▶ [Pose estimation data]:
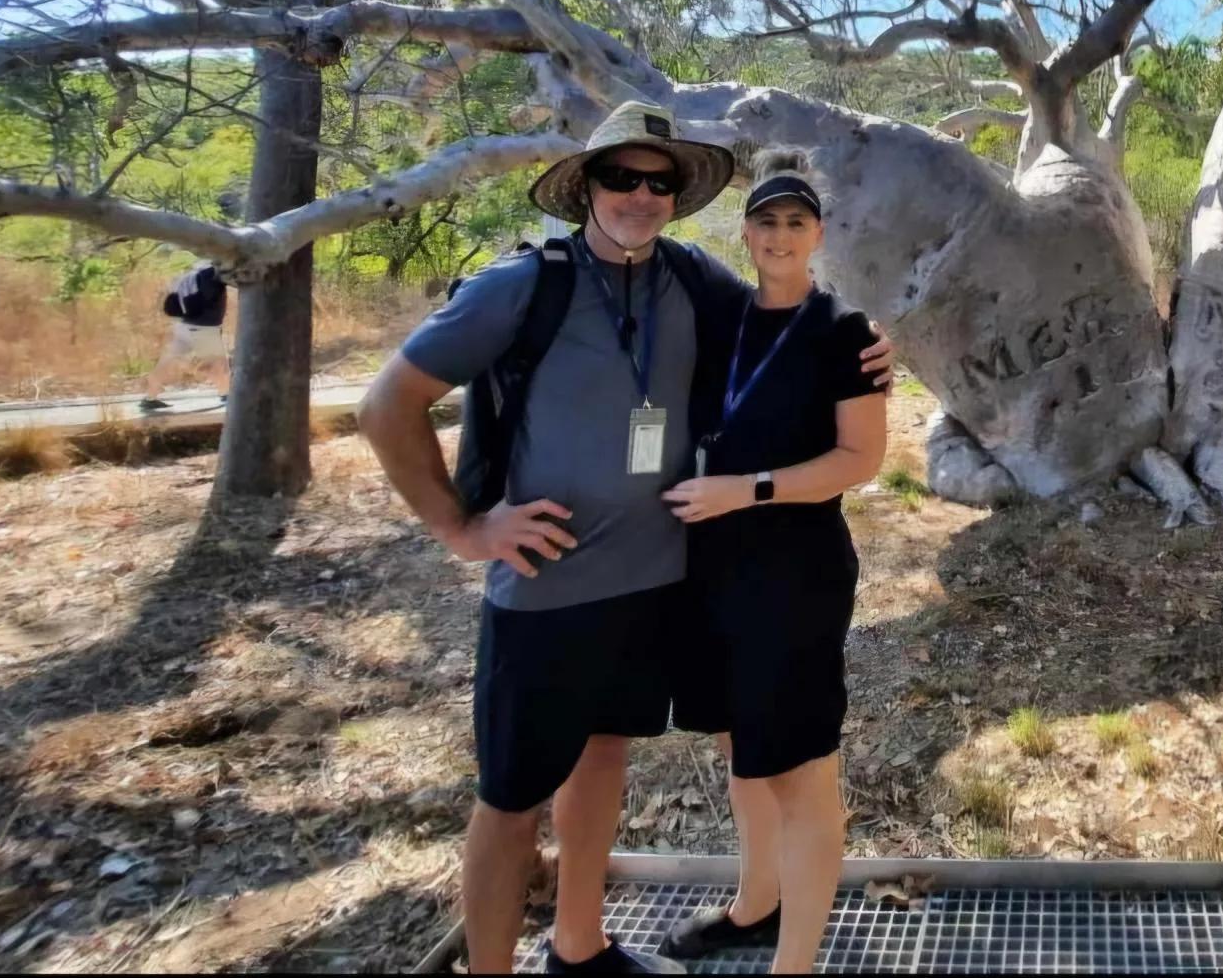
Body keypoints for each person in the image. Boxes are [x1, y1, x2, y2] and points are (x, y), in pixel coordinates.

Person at [356, 106, 892, 975]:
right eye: (622, 178)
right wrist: (460, 527)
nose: (641, 195)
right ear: (587, 186)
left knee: (601, 761)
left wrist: (865, 345)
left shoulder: (690, 278)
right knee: (510, 800)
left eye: (659, 182)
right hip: (543, 589)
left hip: (655, 587)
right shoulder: (524, 285)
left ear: (678, 198)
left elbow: (788, 317)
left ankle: (579, 946)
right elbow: (386, 404)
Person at [660, 158, 889, 974]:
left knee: (801, 771)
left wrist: (746, 491)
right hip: (711, 572)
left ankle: (794, 964)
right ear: (747, 234)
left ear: (819, 235)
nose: (781, 236)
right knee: (739, 749)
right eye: (767, 222)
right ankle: (756, 904)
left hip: (795, 577)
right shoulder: (720, 318)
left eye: (798, 222)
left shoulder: (845, 332)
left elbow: (860, 459)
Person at [138, 261, 229, 412]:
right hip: (204, 329)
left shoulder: (190, 274)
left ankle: (150, 397)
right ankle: (227, 395)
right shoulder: (213, 274)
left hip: (183, 326)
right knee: (218, 365)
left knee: (167, 360)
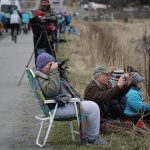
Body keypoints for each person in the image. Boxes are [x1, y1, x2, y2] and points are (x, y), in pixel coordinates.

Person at [33, 53, 108, 145]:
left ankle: (91, 137)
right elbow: (52, 91)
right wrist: (54, 72)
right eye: (50, 64)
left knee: (92, 106)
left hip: (60, 105)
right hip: (55, 108)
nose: (52, 66)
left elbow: (65, 85)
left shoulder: (45, 74)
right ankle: (92, 139)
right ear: (42, 66)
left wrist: (61, 71)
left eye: (53, 63)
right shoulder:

▶ [Directions for this task]:
Exactly and only the lines from the line containing "left elbow: (65, 85)" through the last line of the entries should be copied, both ends included.

▶ [Reply]:
left elbow: (65, 85)
left shoulder: (45, 74)
right ankle: (92, 139)
right ear: (42, 66)
left wrist: (61, 71)
left eye: (53, 63)
right shoulder:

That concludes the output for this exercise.